What’s weird about that?
…
The important question is why is this “weird” behavior when, as a class, it’s really quite normal?
…
PA Cat, your mistake is not telling other people to STFU.
The people of whom you speak are intellectual bullies, who enjoy preying upon those who won’t fight back, and the only way to behave with ANY bully is to step on their toes until they apologize for being in your way.
If necessary, prepare a set-piece harangue to apply to them asking them who died and made them the arbiter of taste and sensible manners? Tell them it can’t have been Emily Post, as she would never, ever assign such an important job to such a complete and obvious nitwit.
;-D
We are a match made in heaven Neo!
j/k
btw, I clicked, double-clicked, triple-clicked and tried dragging the apple for that tell all 🙂
yeah, i kinda thought a lot of people ate PB out of the jar….I sure do, yeah, at 1 or 2 in the AM. I think it makes me feel warm…and sleepy.

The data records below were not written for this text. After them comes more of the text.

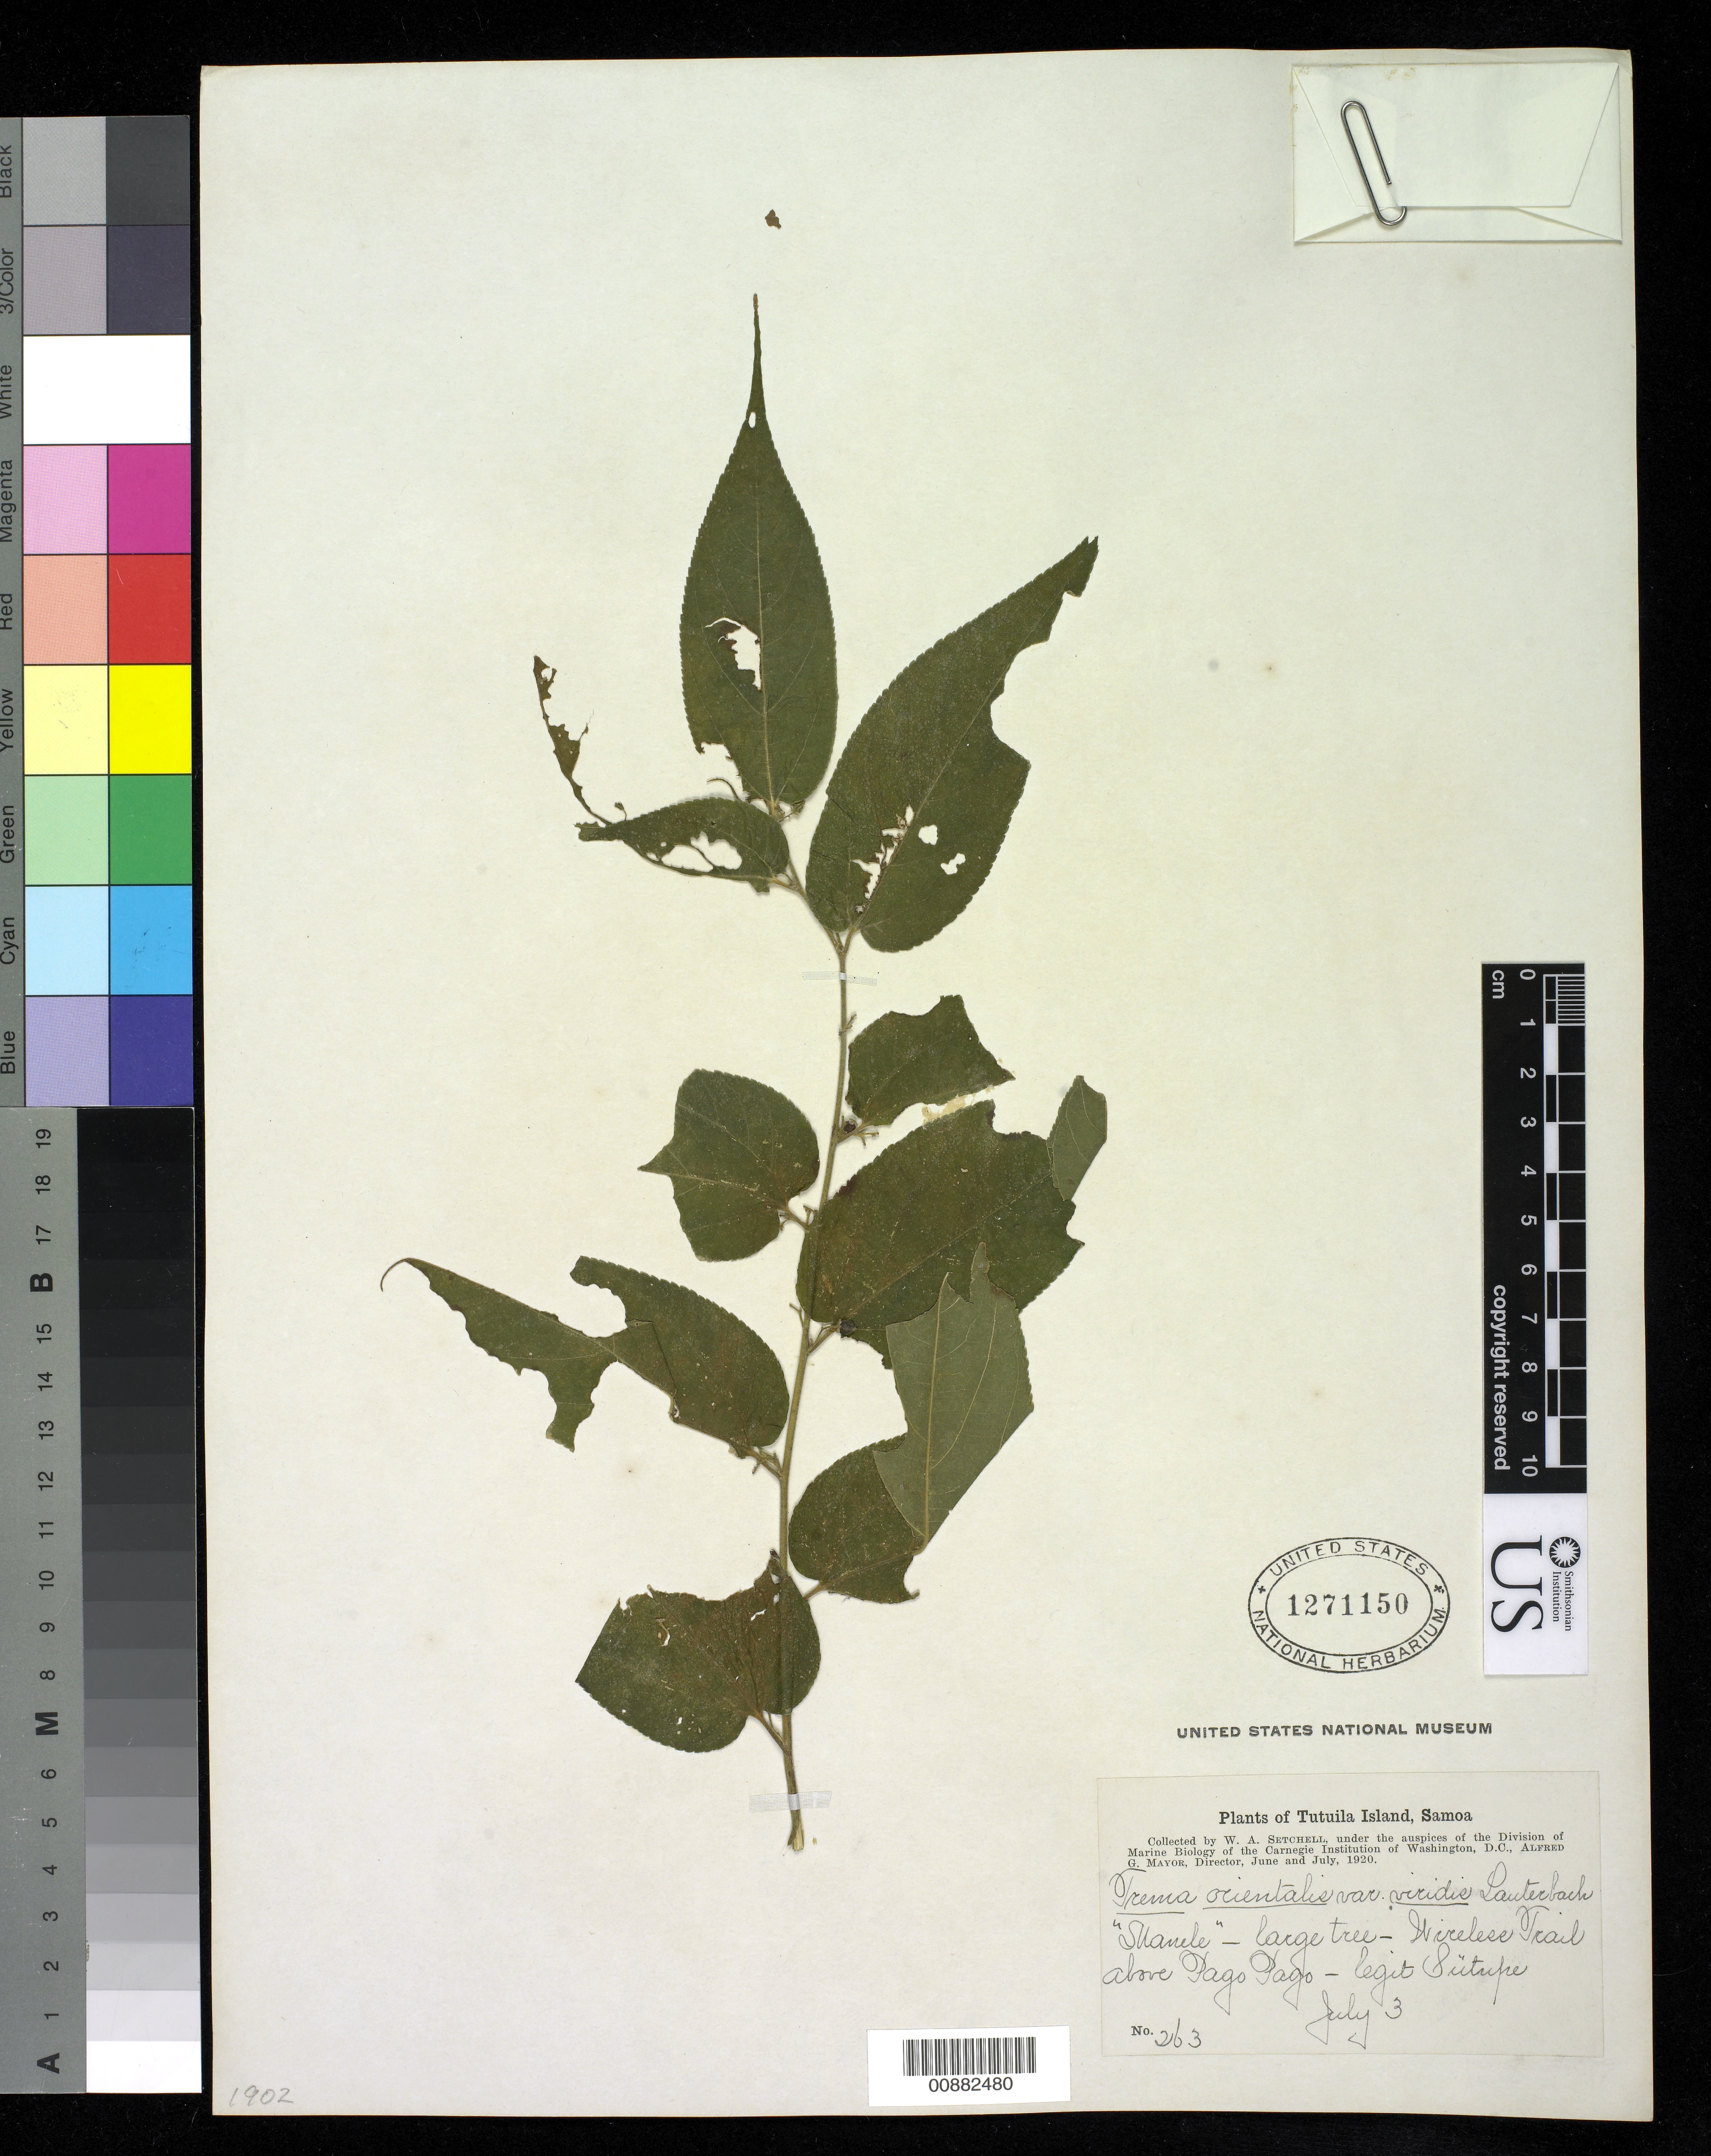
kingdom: Plantae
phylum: Tracheophyta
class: Magnoliopsida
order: Rosales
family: Cannabaceae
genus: Trema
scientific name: Trema orientale var. viridis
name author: (L.) Blume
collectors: W. Setchell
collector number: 263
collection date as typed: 03 Jul 1920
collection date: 1920-07-03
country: American Samoa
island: Tutua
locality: Wireless trail above Sago Sago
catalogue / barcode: US 1271150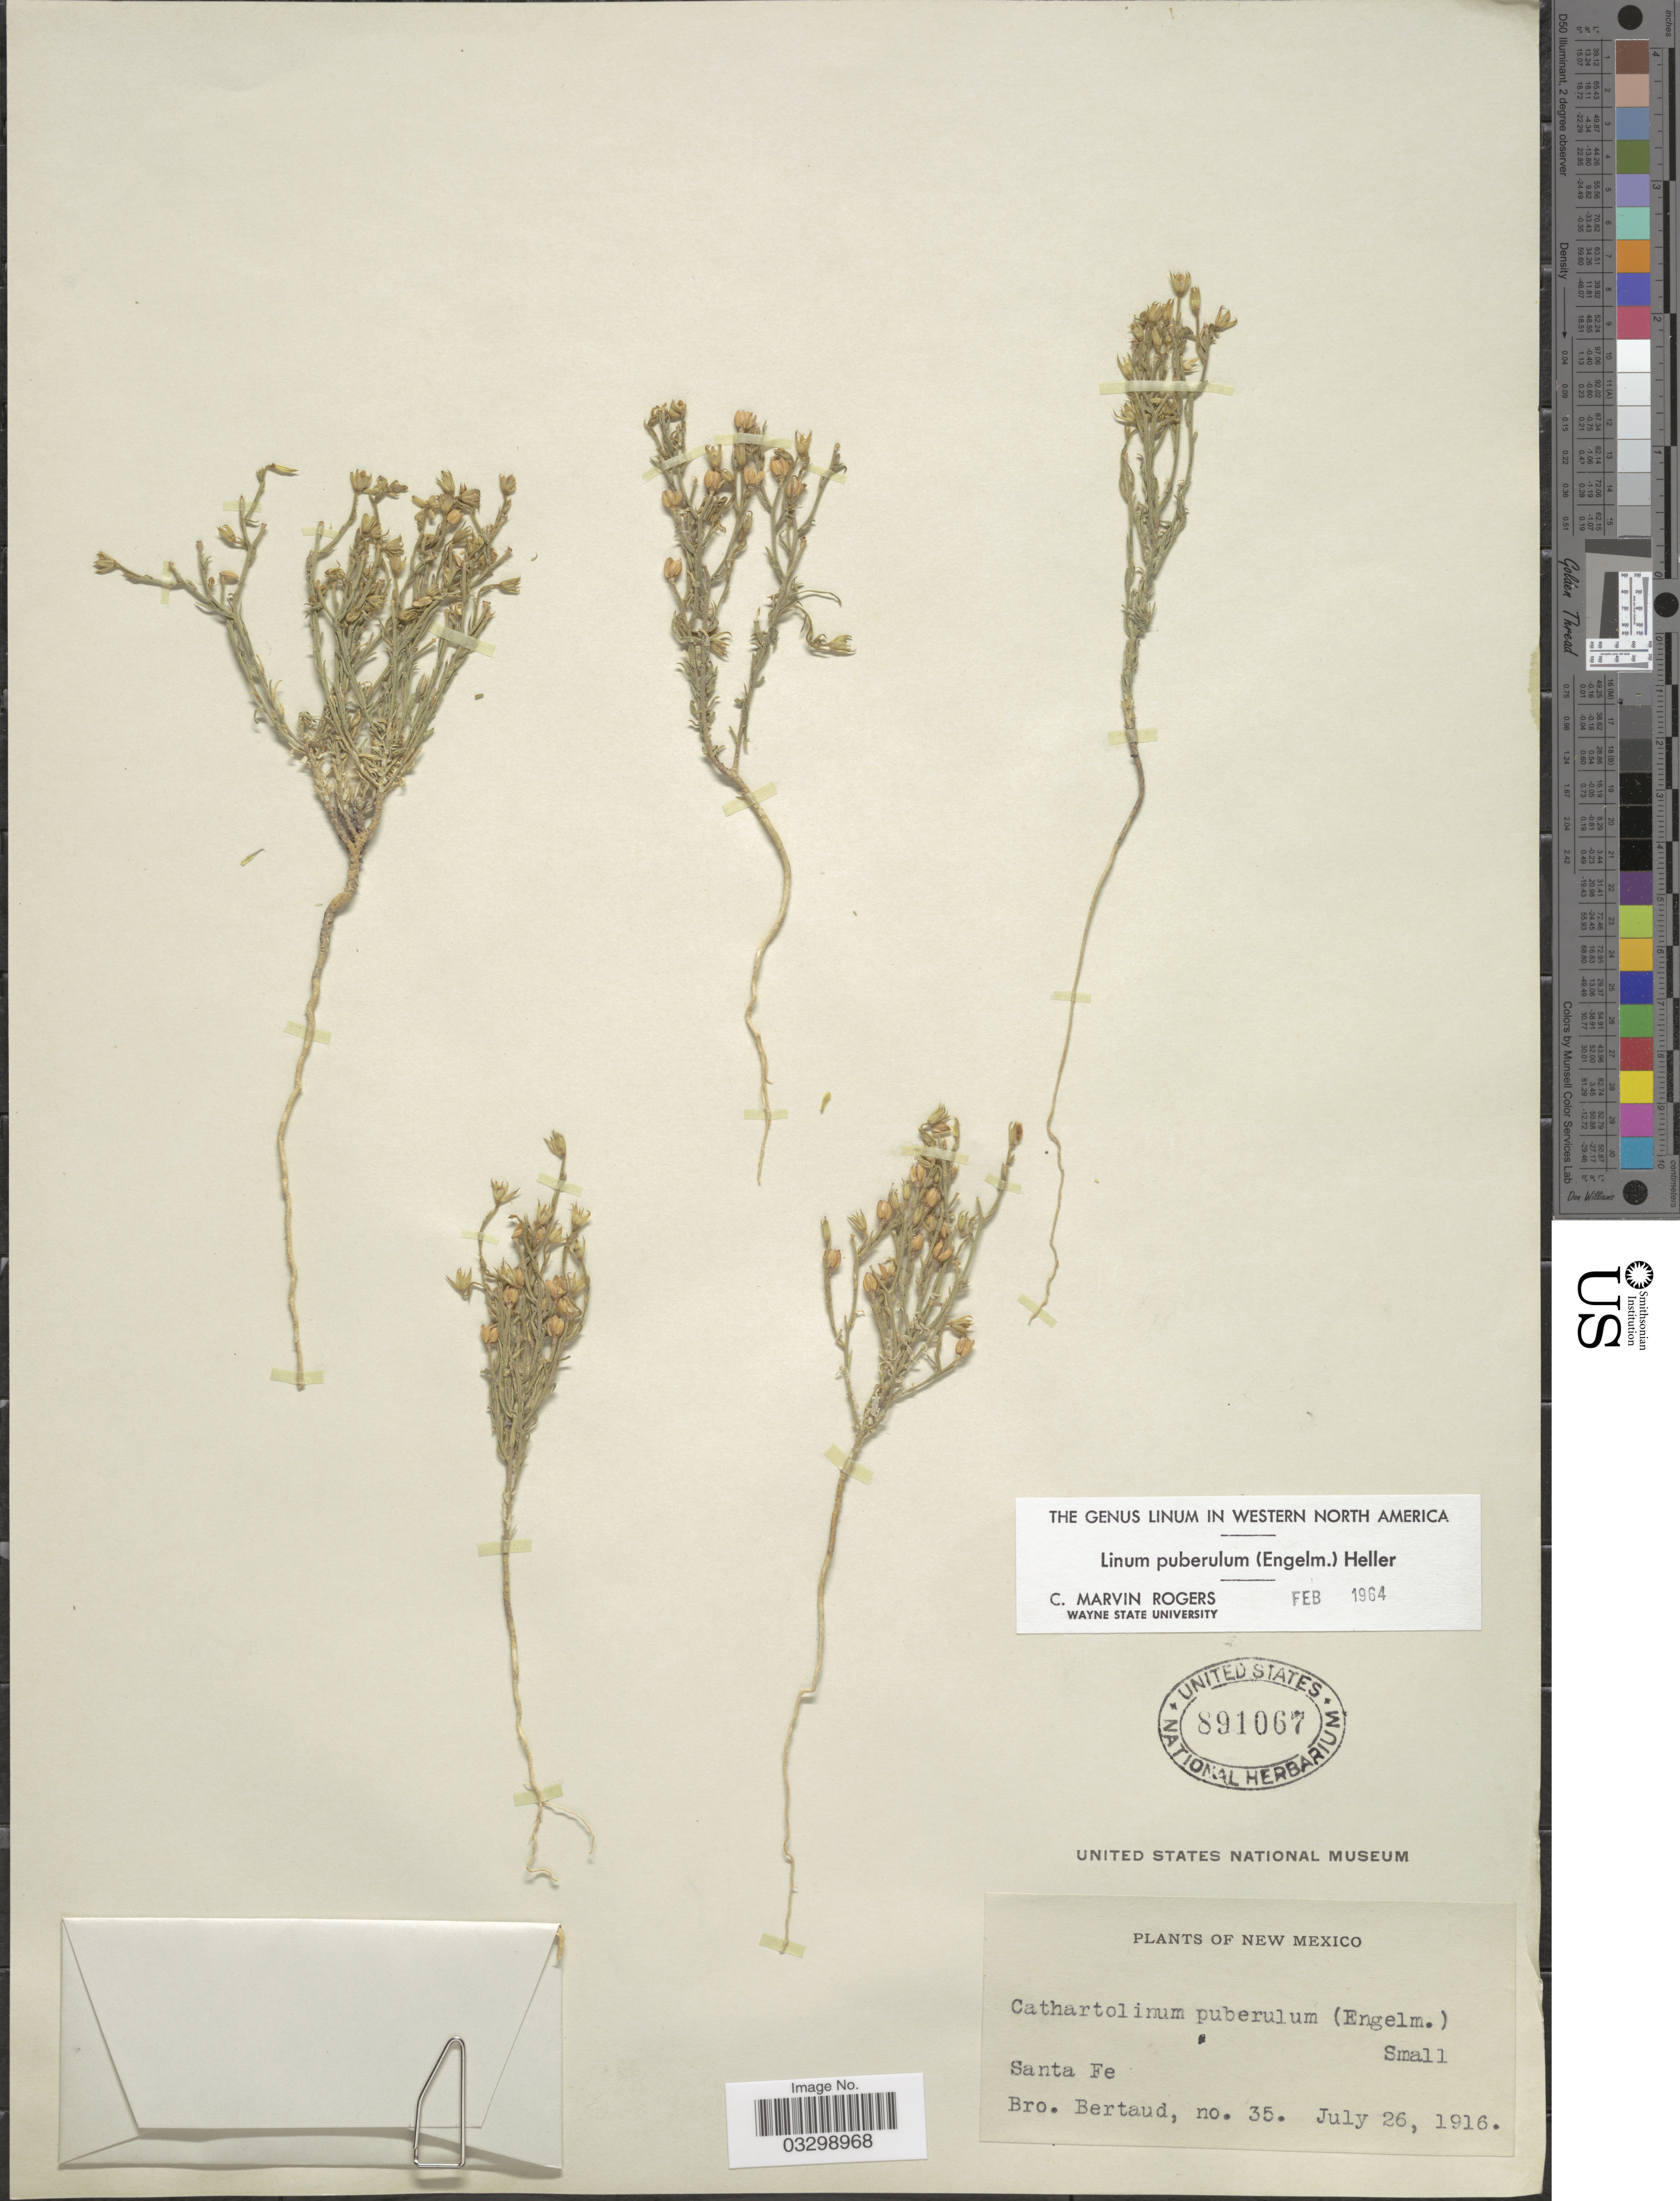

My wife does the same thing (i know, i know…gross)
Bupkis: Discretion is the better part of valor, and sometimes a confrontation (or series of confrontations) will only make things worse. Sometimes standing up to someone makes them dig in deeper, worsening the situation. I speak from experience here: Defeating a bully isn’t always about breaking him or her down. Sometimes it’s about enduring until you can get away, and then living your own life as though they never existed.
As for the weirdness, peanut butter is for amateurs. The pros eat Nutella. And we *don’t* use a spoon.